Second, a state like California can sue. It can sue to force the federal government to comply with every single one of the legal requirements I’ve outlined above, at every single stage of the leasing process. That will add time and expense to the leasing process. Litigation could tie up leasing proposals for years. Of course, litigation can be pursued by actors besides the states. Even in states where the government is not opposed to development (like, perhaps, Georgia) environmental groups and businesses that depend on fishing and tourism and local governments can sue and gum up the works. But states have lots of resources, and generally particularly strong credibility in courts. So if a lot of states sue to stop these activities, that will carry a lot of weight in court.
Third, a state like California can use its own state laws and control of state lands to interfere with oil and gas development. How can that be, if the federal government has exclusive control over the offshore areas it will lease? That is because development of offshore areas generally requires access to on-shore infrastructure (think pipelines, loading docks for tankers, etc.) The states generally control (and indeed own) the lands submerged beneath the waters within three miles of the coast. So California (through its State Lands Commission) could block any proposals to install pipelines to connect offshore development with the coastline. With no place to put the oil and gas, there’s no way to develop it. (It is possible that there might be ways to directly transfer oil and gas to tankers from the offshore platforms, but that would likely be more expensive and difficult.)
As an example of exactly how hard a state can make it for the federal government to undertake a development project on federal lands that the state opposes, consider the example of Nevada (an example I noted in my interview with the SF Chronicle). In the 1980s, Congress passed legislation requiring that a high-level radioactive waste storage facility be constructed at Yucca Mountain in Nevada. Nevada was uniformly opposed –there was bipartisan outrage at what was termed the “Screw Nevada Bill.” The state vowed to fight the facility tooth and nail. And so it has. Through legislation prohibiting storage of high-level nuclear waste in the state. Through rejection of water rights for the operation of the facility. And through litigation challenging all of the various permitting steps the federal government took to approve the facility before the Nuclear Regulatory Commission. And through efforts by the Nevada congressional delegation to stop funding for the project. And so on.

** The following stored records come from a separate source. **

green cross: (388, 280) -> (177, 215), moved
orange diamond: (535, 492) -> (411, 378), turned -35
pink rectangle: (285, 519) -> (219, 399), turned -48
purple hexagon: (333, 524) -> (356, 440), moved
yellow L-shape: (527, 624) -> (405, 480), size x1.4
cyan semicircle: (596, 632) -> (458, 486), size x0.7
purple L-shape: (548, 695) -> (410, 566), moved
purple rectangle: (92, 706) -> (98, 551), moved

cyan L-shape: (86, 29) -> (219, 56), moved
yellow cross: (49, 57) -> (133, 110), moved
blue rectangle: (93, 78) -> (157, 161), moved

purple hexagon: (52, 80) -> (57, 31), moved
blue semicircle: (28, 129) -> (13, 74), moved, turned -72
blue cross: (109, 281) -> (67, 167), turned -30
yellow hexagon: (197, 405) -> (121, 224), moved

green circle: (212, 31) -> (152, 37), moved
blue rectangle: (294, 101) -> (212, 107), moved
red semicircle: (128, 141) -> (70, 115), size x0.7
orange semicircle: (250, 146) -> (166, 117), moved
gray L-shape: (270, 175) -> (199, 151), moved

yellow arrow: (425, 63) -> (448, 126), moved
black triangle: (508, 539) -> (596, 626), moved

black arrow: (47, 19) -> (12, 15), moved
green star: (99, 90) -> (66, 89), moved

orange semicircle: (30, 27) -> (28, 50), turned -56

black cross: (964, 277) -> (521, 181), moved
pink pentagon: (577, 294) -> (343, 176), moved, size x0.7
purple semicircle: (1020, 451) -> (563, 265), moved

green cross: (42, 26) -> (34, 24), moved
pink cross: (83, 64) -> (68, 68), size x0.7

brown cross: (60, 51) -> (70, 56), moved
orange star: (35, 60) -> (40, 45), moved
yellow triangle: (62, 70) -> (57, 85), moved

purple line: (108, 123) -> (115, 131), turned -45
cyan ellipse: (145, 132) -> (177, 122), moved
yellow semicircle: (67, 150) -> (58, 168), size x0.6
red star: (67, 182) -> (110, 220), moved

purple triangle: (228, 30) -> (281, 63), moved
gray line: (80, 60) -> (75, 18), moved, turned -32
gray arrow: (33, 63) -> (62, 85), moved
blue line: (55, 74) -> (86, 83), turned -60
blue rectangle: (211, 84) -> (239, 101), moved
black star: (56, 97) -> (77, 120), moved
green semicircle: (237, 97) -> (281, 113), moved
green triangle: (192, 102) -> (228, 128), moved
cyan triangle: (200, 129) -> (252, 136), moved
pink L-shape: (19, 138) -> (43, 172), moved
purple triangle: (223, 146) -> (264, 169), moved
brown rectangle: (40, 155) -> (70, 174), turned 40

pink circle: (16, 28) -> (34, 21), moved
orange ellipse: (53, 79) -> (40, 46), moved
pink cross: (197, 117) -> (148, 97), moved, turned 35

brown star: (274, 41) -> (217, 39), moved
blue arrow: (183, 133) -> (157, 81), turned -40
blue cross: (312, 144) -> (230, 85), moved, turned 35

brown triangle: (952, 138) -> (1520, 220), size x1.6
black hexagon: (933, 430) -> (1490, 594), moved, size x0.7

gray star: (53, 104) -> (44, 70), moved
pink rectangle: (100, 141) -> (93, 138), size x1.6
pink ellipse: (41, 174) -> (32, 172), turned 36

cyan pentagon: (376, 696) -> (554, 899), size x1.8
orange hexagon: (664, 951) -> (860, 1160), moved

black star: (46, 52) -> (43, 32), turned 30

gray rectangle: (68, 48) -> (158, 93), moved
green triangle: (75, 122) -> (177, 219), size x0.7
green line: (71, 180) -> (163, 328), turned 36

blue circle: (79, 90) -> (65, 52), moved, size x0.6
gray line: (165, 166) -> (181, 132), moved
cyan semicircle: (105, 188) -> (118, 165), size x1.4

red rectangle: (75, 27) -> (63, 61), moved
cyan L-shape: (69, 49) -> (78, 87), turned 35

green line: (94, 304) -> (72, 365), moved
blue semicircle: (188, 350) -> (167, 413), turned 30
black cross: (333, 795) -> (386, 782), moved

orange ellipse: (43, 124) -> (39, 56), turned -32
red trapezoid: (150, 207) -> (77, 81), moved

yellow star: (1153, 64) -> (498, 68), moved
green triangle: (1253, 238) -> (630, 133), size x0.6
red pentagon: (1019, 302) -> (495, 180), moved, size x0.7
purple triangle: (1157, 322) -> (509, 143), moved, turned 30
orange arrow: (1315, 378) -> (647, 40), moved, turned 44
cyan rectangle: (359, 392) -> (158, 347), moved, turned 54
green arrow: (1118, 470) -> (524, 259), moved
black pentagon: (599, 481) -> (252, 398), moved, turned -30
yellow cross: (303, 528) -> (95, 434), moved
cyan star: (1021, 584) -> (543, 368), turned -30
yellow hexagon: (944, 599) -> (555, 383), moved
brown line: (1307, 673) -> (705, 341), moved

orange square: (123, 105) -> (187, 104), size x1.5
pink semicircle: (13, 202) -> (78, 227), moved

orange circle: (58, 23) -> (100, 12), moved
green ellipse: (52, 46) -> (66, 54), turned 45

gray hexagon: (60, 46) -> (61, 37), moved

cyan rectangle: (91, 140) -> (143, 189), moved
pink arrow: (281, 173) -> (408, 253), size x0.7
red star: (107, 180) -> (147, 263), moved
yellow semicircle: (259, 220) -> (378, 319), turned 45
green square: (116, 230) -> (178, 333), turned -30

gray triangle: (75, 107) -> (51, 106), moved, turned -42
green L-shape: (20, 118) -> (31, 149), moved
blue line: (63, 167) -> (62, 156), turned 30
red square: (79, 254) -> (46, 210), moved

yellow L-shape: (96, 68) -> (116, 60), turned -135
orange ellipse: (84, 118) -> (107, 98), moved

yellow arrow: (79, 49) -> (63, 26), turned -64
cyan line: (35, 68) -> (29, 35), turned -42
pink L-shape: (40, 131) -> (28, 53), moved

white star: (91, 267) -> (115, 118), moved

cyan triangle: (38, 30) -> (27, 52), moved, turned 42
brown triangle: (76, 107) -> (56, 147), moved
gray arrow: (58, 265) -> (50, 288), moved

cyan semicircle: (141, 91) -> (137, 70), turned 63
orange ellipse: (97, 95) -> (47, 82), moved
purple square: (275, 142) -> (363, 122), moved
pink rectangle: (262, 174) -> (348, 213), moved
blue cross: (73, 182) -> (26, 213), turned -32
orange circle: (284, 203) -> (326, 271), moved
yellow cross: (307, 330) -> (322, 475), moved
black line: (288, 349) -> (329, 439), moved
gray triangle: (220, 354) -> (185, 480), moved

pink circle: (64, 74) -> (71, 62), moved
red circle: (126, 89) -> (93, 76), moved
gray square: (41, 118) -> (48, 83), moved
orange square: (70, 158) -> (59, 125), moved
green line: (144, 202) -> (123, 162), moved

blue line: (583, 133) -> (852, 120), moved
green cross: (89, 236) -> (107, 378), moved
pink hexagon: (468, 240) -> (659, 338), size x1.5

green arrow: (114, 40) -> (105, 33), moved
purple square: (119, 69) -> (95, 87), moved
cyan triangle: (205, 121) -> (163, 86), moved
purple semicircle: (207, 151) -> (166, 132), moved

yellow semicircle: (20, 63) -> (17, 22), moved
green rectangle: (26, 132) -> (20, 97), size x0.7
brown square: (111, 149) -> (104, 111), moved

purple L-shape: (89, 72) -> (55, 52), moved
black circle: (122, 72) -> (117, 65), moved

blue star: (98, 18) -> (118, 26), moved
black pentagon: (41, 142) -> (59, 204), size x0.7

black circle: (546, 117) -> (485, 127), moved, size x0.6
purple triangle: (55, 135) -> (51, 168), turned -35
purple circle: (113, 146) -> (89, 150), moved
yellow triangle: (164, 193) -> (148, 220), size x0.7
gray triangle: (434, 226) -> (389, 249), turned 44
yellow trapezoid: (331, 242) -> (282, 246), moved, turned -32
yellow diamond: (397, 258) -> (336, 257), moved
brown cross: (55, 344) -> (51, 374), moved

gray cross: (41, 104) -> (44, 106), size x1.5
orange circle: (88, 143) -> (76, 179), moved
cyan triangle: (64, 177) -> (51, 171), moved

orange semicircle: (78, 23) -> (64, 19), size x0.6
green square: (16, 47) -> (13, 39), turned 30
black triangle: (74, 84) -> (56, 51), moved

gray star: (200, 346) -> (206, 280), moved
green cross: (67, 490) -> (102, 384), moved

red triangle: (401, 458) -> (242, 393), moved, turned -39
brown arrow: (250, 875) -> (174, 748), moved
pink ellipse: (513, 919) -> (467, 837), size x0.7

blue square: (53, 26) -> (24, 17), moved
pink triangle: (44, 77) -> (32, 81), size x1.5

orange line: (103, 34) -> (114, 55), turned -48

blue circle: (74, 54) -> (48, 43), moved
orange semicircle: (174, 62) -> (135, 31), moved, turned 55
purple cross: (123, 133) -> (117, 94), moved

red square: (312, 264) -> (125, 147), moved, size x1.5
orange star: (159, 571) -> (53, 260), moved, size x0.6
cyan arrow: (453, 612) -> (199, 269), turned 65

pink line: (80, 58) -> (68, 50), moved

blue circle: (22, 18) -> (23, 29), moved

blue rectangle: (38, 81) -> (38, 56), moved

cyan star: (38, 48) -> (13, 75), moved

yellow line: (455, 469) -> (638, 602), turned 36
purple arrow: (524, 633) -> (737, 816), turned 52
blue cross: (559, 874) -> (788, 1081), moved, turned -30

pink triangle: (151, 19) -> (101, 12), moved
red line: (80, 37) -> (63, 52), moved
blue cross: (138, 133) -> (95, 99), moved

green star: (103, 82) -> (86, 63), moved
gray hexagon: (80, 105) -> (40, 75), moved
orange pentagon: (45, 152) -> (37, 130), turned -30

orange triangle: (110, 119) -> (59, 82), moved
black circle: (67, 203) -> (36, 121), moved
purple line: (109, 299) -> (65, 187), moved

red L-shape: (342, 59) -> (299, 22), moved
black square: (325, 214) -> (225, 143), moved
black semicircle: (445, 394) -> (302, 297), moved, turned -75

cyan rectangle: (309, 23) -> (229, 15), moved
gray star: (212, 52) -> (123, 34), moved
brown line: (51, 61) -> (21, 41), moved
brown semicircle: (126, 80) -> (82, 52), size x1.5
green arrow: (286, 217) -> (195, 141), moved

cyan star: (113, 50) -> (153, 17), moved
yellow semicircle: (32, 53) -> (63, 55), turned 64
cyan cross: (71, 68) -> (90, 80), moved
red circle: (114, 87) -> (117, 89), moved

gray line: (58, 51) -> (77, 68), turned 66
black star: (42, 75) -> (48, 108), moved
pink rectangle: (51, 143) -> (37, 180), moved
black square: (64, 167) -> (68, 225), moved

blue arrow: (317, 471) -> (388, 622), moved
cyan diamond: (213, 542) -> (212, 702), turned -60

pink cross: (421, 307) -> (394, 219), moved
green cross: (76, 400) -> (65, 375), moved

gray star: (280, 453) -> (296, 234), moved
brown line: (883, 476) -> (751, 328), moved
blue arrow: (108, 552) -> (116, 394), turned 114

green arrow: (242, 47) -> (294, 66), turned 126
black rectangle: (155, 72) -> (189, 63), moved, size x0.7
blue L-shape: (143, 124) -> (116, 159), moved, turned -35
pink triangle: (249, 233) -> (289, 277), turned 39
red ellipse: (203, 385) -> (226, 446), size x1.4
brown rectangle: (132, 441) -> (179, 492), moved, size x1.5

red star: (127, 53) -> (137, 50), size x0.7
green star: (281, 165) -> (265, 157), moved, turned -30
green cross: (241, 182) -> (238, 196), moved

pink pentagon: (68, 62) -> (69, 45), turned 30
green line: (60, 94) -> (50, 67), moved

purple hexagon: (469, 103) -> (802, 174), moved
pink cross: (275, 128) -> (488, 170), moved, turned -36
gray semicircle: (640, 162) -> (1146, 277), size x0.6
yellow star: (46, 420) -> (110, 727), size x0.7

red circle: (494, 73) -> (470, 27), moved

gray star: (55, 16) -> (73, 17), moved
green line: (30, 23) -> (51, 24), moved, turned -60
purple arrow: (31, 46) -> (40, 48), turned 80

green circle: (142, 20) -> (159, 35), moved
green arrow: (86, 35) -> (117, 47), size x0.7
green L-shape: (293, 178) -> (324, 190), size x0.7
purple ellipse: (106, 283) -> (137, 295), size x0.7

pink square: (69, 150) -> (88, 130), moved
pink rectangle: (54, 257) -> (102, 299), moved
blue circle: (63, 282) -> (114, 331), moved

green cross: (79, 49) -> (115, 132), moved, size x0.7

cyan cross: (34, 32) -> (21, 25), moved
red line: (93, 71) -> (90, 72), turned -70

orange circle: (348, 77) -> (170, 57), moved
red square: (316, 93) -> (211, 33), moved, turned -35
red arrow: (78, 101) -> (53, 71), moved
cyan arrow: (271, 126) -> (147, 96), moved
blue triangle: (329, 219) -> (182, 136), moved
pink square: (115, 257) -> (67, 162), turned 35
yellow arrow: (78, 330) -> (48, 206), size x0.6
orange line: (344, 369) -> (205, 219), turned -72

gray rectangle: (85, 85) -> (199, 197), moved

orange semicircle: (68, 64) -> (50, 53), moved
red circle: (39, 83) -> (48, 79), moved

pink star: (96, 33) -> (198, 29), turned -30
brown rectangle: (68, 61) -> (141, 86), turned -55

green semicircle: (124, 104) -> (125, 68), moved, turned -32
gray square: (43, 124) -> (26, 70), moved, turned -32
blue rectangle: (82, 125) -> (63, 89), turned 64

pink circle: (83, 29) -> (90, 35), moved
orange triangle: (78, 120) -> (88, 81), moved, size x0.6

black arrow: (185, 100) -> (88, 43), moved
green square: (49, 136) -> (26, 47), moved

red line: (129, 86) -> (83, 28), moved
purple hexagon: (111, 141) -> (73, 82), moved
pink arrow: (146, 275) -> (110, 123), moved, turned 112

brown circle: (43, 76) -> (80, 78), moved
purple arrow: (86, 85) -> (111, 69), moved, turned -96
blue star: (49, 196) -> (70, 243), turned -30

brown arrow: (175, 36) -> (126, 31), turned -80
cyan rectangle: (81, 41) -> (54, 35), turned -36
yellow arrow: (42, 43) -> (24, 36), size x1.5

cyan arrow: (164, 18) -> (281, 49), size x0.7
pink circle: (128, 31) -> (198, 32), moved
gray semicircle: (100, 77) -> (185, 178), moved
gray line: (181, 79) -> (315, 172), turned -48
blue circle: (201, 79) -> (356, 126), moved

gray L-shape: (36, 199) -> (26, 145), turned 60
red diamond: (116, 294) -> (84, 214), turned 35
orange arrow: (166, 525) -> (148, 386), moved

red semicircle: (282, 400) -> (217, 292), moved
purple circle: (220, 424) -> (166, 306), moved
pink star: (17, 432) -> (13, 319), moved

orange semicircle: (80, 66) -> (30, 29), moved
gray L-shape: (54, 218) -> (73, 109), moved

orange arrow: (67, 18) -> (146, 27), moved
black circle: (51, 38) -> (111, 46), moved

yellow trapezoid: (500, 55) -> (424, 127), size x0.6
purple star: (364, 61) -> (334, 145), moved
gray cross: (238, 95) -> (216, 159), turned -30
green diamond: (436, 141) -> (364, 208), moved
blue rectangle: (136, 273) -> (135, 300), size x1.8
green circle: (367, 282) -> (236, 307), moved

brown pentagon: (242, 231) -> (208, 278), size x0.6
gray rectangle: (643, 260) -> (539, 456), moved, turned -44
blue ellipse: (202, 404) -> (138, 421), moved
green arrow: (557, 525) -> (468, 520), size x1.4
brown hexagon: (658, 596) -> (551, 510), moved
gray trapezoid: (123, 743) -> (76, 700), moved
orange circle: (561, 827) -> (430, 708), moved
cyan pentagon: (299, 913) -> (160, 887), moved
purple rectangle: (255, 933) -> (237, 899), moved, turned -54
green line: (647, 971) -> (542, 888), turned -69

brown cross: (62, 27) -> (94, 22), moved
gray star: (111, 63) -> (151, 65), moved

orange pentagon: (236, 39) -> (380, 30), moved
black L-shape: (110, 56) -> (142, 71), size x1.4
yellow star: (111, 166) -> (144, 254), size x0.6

Some thirty years after Congress initially designated the Yucca Mountain site, it is still incomplete and has not stored a single ounce of high-level radioactive waste. Whether this is a good or bad thing from a policy perspective (that waste is currently sitting at all of the various nuclear power plants around the country) is beside my point here. Even with strong support from the rest of the country and even with the courts generally ruling for the federal government, Nevada has been able to use a range of tools and powers to slow the construction of the facility to a crawl. (Indeed under the Obama Administration, Nevada even temporarily killed the facility, because one of its senators, Harry Reid, was majority leader in the Senate. The Trump Administration is trying to restart the facility.)
The Nevada example shows the political power of just a single state to resist federal development activities, let alone a large group of states as in the case of offshore drilling. In my final post, I’ll combine the law and politics to provide an assessment of how likely the Administration announcement is to change the dynamics of offshore drilling in the United States.